WHAT THE EXERCISE ASKS: Look through the data for the string "Profile". Copy every line where it is found.

EXERCISE INPUT:
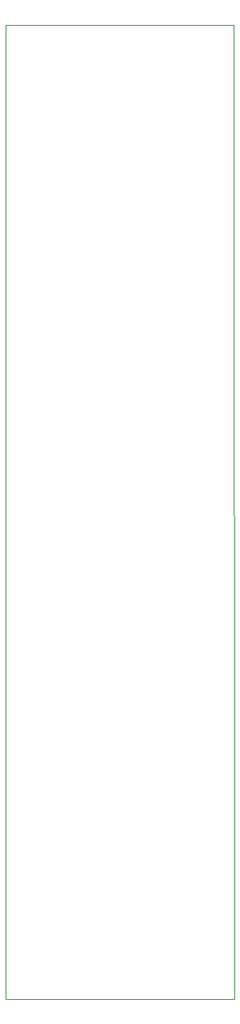
<source format=gbr>
%TF.GenerationSoftware,KiCad,Pcbnew,(5.1.12-1-10_14)*%
%TF.CreationDate,2021-12-12T17:04:58+01:00*%
%TF.ProjectId,envy,656e7679-2e6b-4696-9361-645f70636258,rev?*%
%TF.SameCoordinates,Original*%
%TF.FileFunction,Profile,NP*%
%FSLAX46Y46*%
G04 Gerber Fmt 4.6, Leading zero omitted, Abs format (unit mm)*
G04 Created by KiCad (PCBNEW (5.1.12-1-10_14)) date 2021-12-12 17:04:58*
%MOMM*%
%LPD*%
G01*
G04 APERTURE LIST*
%TA.AperFunction,Profile*%
%ADD10C,0.050000*%
%TD*%
G04 APERTURE END LIST*
D10*
X67900000Y-34000000D02*
X67900000Y-136500000D01*
X67900000Y-136500000D02*
X92000000Y-136500000D01*
X92000000Y-136500000D02*
X91900000Y-34000000D01*
X91900000Y-34000000D02*
X67900000Y-34000000D01*
M02*

</source>
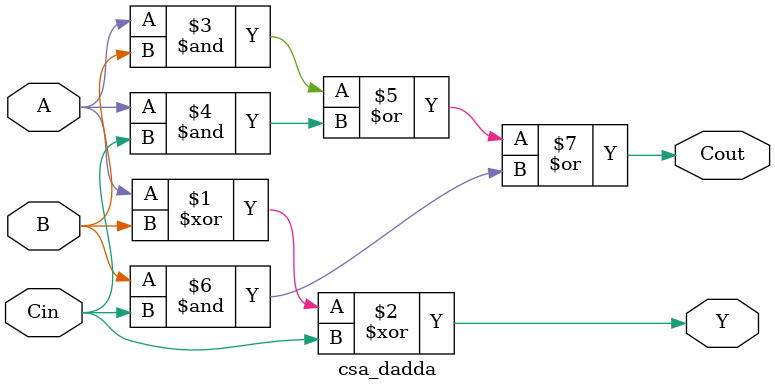
<source format=v>


module csa_dadda(A,B,Cin,Y,Cout);
input A,B,Cin;
output Y,Cout;
    
assign Y = A^B^Cin;
assign Cout = (A&B)|(A&Cin)|(B&Cin);
    
endmodule

</source>
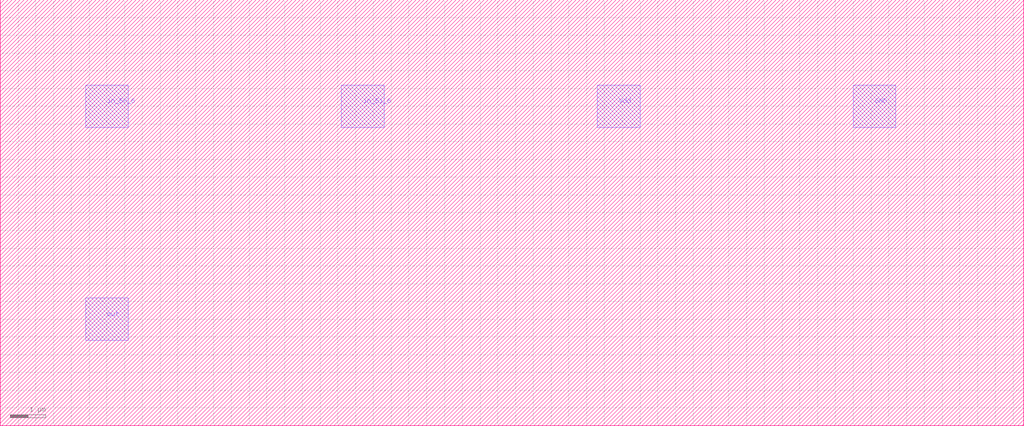
<source format=lef>
VERSION 5.6 ;

BUSBITCHARS "[]" ;

DIVIDERCHAR "/" ;

UNITS
    DATABASE MICRONS 2000 ;
END UNITS

MANUFACTURINGGRID 0.000500 ; 

CLEARANCEMEASURE EUCLIDEAN ; 

USEMINSPACING OBS ON ; 

SITE CoreSite
    CLASS CORE ;
    SIZE 2.400000 BY 2.400000 ;
END CoreSite

LAYER m1
   TYPE ROUTING ;
   DIRECTION VERTICAL ;
   MINWIDTH 1.200000 ;
   AREA 0.810000 ;
   WIDTH 1.200000 ;
   SPACINGTABLE
      PARALLELRUNLENGTH 0.0
      WIDTH 0.0 1.200000 ;
   PITCH 2.400000 2.400000 ;
END m1

LAYER v1
    TYPE CUT ;
    SPACING 0.900000 ;
    WIDTH 0.600000 ;
    ENCLOSURE ABOVE 0.300000 0.300000 ;
    ENCLOSURE BELOW 0.300000 0.300000 ;
END v1

LAYER m2
   TYPE ROUTING ;
   DIRECTION HORIZONTAL ;
   MINWIDTH 1.200000 ;
   AREA 0.810000 ;
   WIDTH 1.200000 ;
   SPACINGTABLE
      PARALLELRUNLENGTH 0.0
      WIDTH 0.0 1.200000 ;
   PITCH 2.400000 2.400000 ;
END m2

LAYER v2
    TYPE CUT ;
    SPACING 0.900000 ;
    WIDTH 0.600000 ;
    ENCLOSURE ABOVE 0.300000 0.300000 ;
    ENCLOSURE BELOW 0.300000 0.300000 ;
END v2

LAYER m3
   TYPE ROUTING ;
   DIRECTION VERTICAL ;
   MINWIDTH 1.800000 ;
   AREA 2.250000 ;
   WIDTH 1.800000 ;
   SPACINGTABLE
      PARALLELRUNLENGTH 0.0
      WIDTH 0.0 1.200000 ;
   PITCH 3.000000 3.000000 ;
END m3

LAYER OVERLAP
   TYPE OVERLAP ;
END OVERLAP

VIA v1_C DEFAULT
   LAYER m1 ;
     RECT -0.600000 -0.600000 0.600000 0.600000 ;
   LAYER v1 ;
     RECT -0.300000 -0.300000 0.300000 0.300000 ;
   LAYER m2 ;
     RECT -2.000000 -0.600000 2.000000 0.600000 ;
END v1_C

VIA v2_C DEFAULT
   LAYER m2 ;
     RECT -0.600000 -0.600000 0.600000 0.600000 ;
   LAYER v2 ;
     RECT -0.300000 -0.300000 0.300000 0.300000 ;
   LAYER m3 ;
     RECT -0.600000 -2.000000 0.600000 2.000000 ;
END v2_C

MACRO _0_0cell_0_0g1x0
    CLASS CORE ;
    FOREIGN _0_0cell_0_0g1x0 0.000000 0.000000 ;
    ORIGIN 0.000000 0.000000 ;
    SIZE 28.800000 BY 12.000000 ;
    SYMMETRY X Y ;
    SITE CoreSite ;
    PIN in_50_6
        DIRECTION INPUT ;
        USE SIGNAL ;
        PORT
        LAYER m2 ;
        RECT 2.400000 8.400000 3.600000 9.600000 ;
        END
    END in_50_6
    PIN in_51_6
        DIRECTION INPUT ;
        USE SIGNAL ;
        PORT
        LAYER m2 ;
        RECT 9.600000 8.400000 10.800000 9.600000 ;
        END
    END in_51_6
    PIN out
        DIRECTION OUTPUT ;
        USE SIGNAL ;
        PORT
        LAYER m2 ;
        RECT 2.400000 2.400000 3.600000 3.600000 ;
        END
        ANTENNADIFFAREA 2.430000 ;
    END out
    PIN Vdd
        DIRECTION INPUT ;
        USE POWER ;
        PORT
        LAYER m2 ;
        RECT 16.800000 8.400000 18.000000 9.600000 ;
        END
        ANTENNADIFFAREA 4.050000 ;
    END Vdd
    PIN GND
        DIRECTION INPUT ;
        USE GROUND ;
        PORT
        LAYER m2 ;
        RECT 24.000000 8.400000 25.200000 9.600000 ;
        END
        ANTENNADIFFAREA 2.970000 ;
    END GND
END _0_0cell_0_0g1x0

MACRO welltap_svt
    CLASS CORE WELLTAP ;
    FOREIGN welltap_svt 0.000000 0.000000 ;
    ORIGIN 0.000000 0.000000 ;
    SIZE 4.800000 BY 12.000000 ;
    SYMMETRY X Y ;
    SITE CoreSite ;
    PIN Vdd
        DIRECTION INPUT ;
        USE POWER ;
        PORT
        LAYER m2 ;
        RECT 2.400000 8.400000 3.600000 9.600000 ;
        END
    END Vdd
    PIN GND
        DIRECTION INPUT ;
        USE GROUND ;
        PORT
        LAYER m2 ;
        RECT 2.400000 2.400000 3.600000 3.600000 ;
        END
    END GND
END welltap_svt


</source>
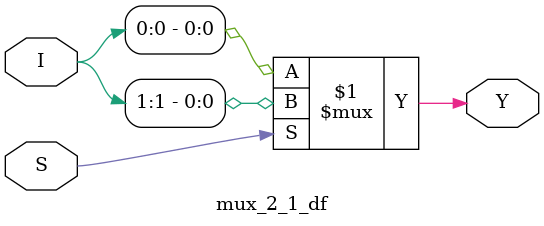
<source format=v>
/***********************************************************
File Name:	mux_2_1_df.v
Author: 	Kevan Thompson
Date:		March 17, 2024
Description: A 2 to 1 mux using the ternary operator

***********************************************************/

module mux_2_1_df(
	input [1:0] I,
    input S,
	output Y
);

assign Y = S ? I[1] : I[0];
    
endmodule
</source>
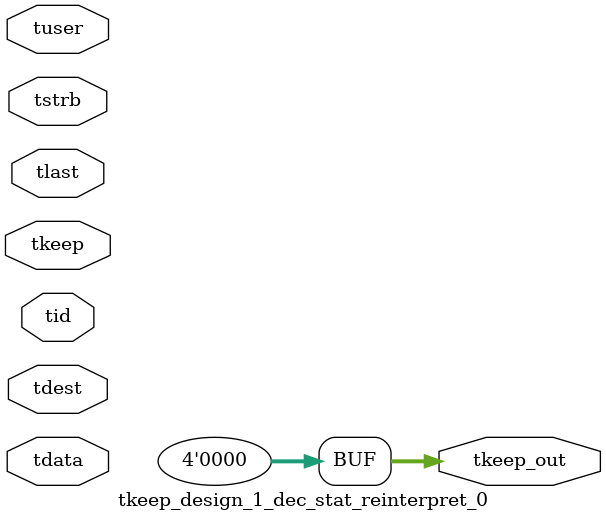
<source format=v>


`timescale 1ps/1ps

module tkeep_design_1_dec_stat_reinterpret_0 #
(
parameter C_S_AXIS_TDATA_WIDTH = 32,
parameter C_S_AXIS_TUSER_WIDTH = 0,
parameter C_S_AXIS_TID_WIDTH   = 0,
parameter C_S_AXIS_TDEST_WIDTH = 0,
parameter C_M_AXIS_TDATA_WIDTH = 32
)
(
input  [(C_S_AXIS_TDATA_WIDTH == 0 ? 1 : C_S_AXIS_TDATA_WIDTH)-1:0     ] tdata,
input  [(C_S_AXIS_TUSER_WIDTH == 0 ? 1 : C_S_AXIS_TUSER_WIDTH)-1:0     ] tuser,
input  [(C_S_AXIS_TID_WIDTH   == 0 ? 1 : C_S_AXIS_TID_WIDTH)-1:0       ] tid,
input  [(C_S_AXIS_TDEST_WIDTH == 0 ? 1 : C_S_AXIS_TDEST_WIDTH)-1:0     ] tdest,
input  [(C_S_AXIS_TDATA_WIDTH/8)-1:0 ] tkeep,
input  [(C_S_AXIS_TDATA_WIDTH/8)-1:0 ] tstrb,
input                                                                    tlast,
output [(C_M_AXIS_TDATA_WIDTH/8)-1:0 ] tkeep_out
);

assign tkeep_out = {1'b0};

endmodule


</source>
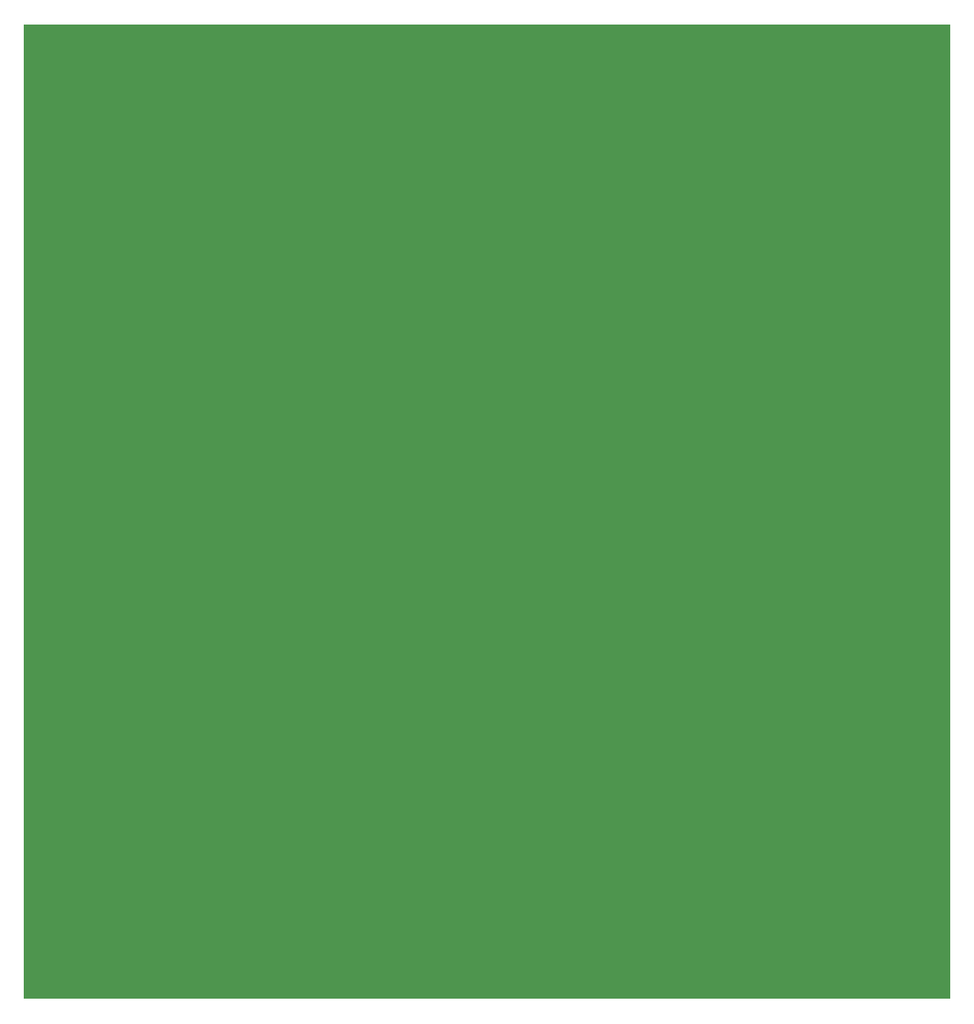
<source format=gbr>
G04 DipTrace 2.4.0.2*
%INBoard.gbr*%
%MOIN*%
%ADD11C,0.006*%
%FSLAX44Y44*%
G04*
G70*
G90*
G75*
G01*
%LNBoardPoly*%
%LPD*%
G36*
X3940Y3940D2*
D11*
X42940D1*
Y44940D1*
X3940D1*
Y3940D1*
G37*
M02*

</source>
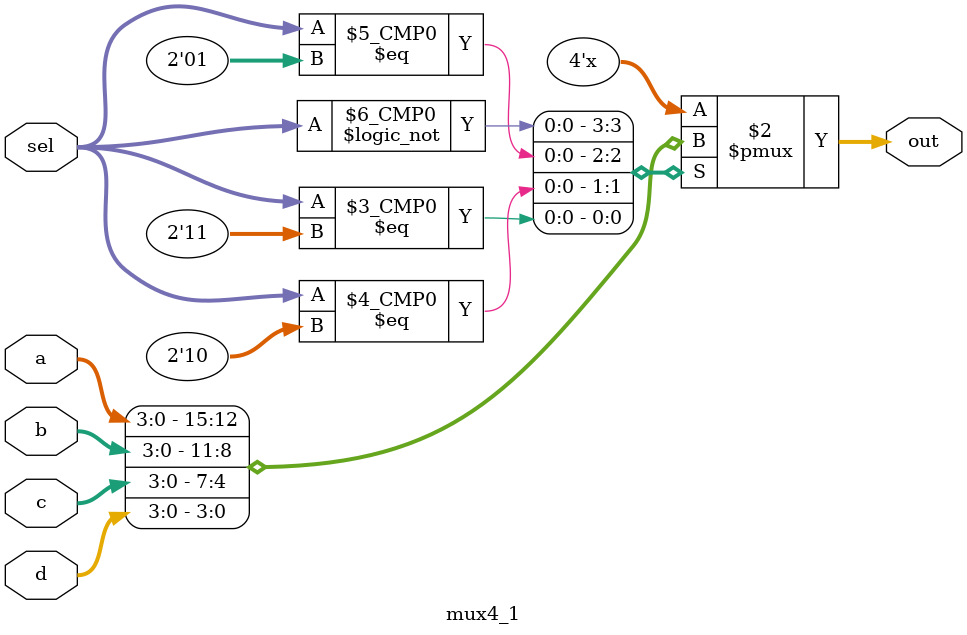
<source format=v>
`timescale 1ns / 1ps

module mux4_1 #(parameter size = 4)(a, b, c, d, out, sel);
    input [size-1:0] a, b, c, d;
    input [1:0] sel;
    output reg [size-1:0] out;
    
    always @(a or b or c or d or sel)
        case(sel)
            2'b00: out <= a;
            2'b01: out <= b;
            2'b10: out <= c;
            2'b11: out <= d;
        endcase
endmodule

</source>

ANSWER SPACE:
%TF.FileFunction,Profile,NP*%
%TA.AperFunction,Profile*%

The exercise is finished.